OK, as promised here's the rest of the story. . . .
Day one, 10/23. I hiked in to my honey hole before first light and got situated to wait for it to start to get light. The chickadees welcomed me in hopes I would share my peanut butter and jelly sandwich and they were rewarded for their antics. I didn't have long to wait for the first elk to start appearing in the oak brush, faintly tinted pink by the glow of first light. Alas, the elk were to far out and I was content to watch them as they went in and out of the oak brush about 1/4 mile away. I gave up my post to the chickadees, promising to return the next day with another PBand J.
Day two, 10/24 Daylight would again find me at my post sharing my PBand J with the chickadees and watching more elk coming down the trail, within 30 yards of my perch.
There was one little 3X5 in the bunch but I let him go so he'd get bigger.
Day three 10/25 Well you all know what happened. After the eviscerating, it was time to go get the horses. I spent until almost 4 pm getting back into where he was, getting him quartered up and drug down to where the horses were waiting. I boned out the front shoulders and brought them out, getting back to the truck about 6pm. Here's what scrub oak looks like if you happen to shoot an elk in the middle of it.
It's about 8 feet tall and some is so close together you have to crawl on all 4's to get through it. I don't see how an elk can move through it without so much as snapping a twig.
Day four 10/26 Here's the honey hole on our way back in to get the hind quarters and the head.
While I was preparing the head for travel I could hear some movement in the brush above me. I happened to look up in time to see what seemed like a thousand head of elk as they spooked at my scent. All I could see were elk legs and bodies as they thunderd through the oak brush. So much for being quiet huh. The horse and mule didn't even bat an eyelash it seemed while my heart was in my throat beating 1000 miles an hour!

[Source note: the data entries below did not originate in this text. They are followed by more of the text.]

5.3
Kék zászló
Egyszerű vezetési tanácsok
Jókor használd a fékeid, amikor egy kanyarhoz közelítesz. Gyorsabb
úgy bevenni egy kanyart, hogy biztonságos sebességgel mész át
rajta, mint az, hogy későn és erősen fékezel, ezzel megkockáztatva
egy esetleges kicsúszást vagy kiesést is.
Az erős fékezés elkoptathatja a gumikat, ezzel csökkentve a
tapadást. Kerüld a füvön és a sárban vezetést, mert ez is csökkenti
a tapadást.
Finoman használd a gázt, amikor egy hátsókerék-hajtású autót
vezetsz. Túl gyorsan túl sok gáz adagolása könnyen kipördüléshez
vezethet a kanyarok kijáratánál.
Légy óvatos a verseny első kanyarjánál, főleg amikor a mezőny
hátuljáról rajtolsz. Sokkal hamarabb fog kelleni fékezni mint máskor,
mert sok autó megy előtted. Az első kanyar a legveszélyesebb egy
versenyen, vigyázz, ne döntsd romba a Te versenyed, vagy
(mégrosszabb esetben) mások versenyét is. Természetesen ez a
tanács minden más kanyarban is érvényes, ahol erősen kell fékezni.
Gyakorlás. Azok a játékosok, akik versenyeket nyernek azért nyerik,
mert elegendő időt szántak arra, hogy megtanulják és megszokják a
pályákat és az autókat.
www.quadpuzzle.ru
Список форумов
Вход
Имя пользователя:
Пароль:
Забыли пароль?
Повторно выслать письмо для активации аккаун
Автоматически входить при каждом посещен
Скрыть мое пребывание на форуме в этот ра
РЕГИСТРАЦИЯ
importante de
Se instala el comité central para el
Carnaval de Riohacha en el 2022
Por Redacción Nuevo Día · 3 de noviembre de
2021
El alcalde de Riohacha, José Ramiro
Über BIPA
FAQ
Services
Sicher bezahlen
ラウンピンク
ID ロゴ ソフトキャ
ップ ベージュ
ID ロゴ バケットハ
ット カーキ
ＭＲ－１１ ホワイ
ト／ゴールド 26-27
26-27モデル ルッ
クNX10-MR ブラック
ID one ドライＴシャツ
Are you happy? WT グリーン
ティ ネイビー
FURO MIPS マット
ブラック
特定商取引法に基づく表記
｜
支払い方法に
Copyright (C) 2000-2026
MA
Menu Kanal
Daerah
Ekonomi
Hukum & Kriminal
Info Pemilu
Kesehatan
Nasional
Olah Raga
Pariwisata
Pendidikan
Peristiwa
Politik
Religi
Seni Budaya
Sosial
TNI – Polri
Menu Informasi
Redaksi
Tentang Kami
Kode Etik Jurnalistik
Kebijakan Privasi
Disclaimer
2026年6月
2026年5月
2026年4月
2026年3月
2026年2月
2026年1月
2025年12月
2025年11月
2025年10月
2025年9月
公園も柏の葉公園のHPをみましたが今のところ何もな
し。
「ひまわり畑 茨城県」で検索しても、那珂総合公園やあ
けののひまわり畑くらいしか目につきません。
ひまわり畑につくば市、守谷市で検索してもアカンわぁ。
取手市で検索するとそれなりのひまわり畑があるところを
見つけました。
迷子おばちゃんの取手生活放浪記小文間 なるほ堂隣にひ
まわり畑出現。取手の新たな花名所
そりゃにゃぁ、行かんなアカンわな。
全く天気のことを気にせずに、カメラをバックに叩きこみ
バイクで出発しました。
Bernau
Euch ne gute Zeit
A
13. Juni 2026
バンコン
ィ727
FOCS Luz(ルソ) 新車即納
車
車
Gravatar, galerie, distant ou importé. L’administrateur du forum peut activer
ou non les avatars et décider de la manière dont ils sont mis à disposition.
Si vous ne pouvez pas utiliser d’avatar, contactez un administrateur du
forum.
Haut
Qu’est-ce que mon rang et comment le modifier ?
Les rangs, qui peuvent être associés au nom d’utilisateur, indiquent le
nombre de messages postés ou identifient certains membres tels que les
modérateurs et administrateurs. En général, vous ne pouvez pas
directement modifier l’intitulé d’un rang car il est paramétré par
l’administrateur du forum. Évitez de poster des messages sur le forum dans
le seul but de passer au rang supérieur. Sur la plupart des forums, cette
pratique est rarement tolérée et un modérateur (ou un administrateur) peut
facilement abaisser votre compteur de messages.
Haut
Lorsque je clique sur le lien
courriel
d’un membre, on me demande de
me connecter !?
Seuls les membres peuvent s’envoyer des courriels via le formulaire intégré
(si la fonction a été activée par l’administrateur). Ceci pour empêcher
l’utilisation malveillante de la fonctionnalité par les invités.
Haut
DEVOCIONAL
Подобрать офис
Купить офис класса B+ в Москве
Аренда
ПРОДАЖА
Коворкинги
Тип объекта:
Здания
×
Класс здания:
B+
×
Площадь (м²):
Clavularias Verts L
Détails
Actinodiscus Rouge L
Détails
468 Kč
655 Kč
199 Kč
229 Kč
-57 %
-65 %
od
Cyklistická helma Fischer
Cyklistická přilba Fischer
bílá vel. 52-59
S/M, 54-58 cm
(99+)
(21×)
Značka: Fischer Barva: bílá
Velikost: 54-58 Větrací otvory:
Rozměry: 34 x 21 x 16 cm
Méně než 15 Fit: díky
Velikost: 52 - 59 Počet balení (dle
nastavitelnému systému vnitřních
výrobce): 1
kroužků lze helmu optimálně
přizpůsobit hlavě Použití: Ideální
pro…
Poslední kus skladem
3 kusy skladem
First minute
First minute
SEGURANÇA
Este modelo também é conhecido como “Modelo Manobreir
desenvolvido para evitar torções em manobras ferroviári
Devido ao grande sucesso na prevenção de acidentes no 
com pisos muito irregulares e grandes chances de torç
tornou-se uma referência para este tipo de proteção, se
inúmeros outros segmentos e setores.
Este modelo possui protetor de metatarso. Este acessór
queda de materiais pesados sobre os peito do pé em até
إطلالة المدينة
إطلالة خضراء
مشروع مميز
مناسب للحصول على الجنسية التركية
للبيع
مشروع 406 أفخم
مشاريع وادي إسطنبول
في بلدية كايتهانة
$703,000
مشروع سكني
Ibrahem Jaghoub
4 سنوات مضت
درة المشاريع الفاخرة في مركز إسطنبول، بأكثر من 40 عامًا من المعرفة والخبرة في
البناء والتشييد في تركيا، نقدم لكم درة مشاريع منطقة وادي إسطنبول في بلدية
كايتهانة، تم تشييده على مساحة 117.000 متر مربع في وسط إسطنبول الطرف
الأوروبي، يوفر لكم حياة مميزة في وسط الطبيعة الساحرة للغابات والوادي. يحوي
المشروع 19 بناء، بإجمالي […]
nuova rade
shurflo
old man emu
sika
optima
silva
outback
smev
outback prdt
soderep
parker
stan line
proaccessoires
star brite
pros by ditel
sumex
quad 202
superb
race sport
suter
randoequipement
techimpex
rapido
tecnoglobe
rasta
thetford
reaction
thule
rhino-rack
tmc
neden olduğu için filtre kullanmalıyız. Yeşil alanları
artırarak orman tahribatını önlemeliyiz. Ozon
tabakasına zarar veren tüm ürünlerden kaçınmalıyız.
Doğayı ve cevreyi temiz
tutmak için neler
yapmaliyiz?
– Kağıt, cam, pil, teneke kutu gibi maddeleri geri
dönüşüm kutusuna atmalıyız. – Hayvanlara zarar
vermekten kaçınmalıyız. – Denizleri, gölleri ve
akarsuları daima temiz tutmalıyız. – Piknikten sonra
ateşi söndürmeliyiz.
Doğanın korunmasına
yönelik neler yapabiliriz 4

Finally got the rest of the bull loaded and we were on our way back to the truck about 1:30 pm. Everybody was some relieved to be done with the job. Here we are glad to see the trailer again.
Yeah, it was a good bit of hard work, but well worth it. I had a great time getting to use the horses, (well one of them is a mule, if you couldn't tell) I haven't packed one out that way for quite awhile, it turned out to be good practice for us all. And I didn't even have to use Vick's!!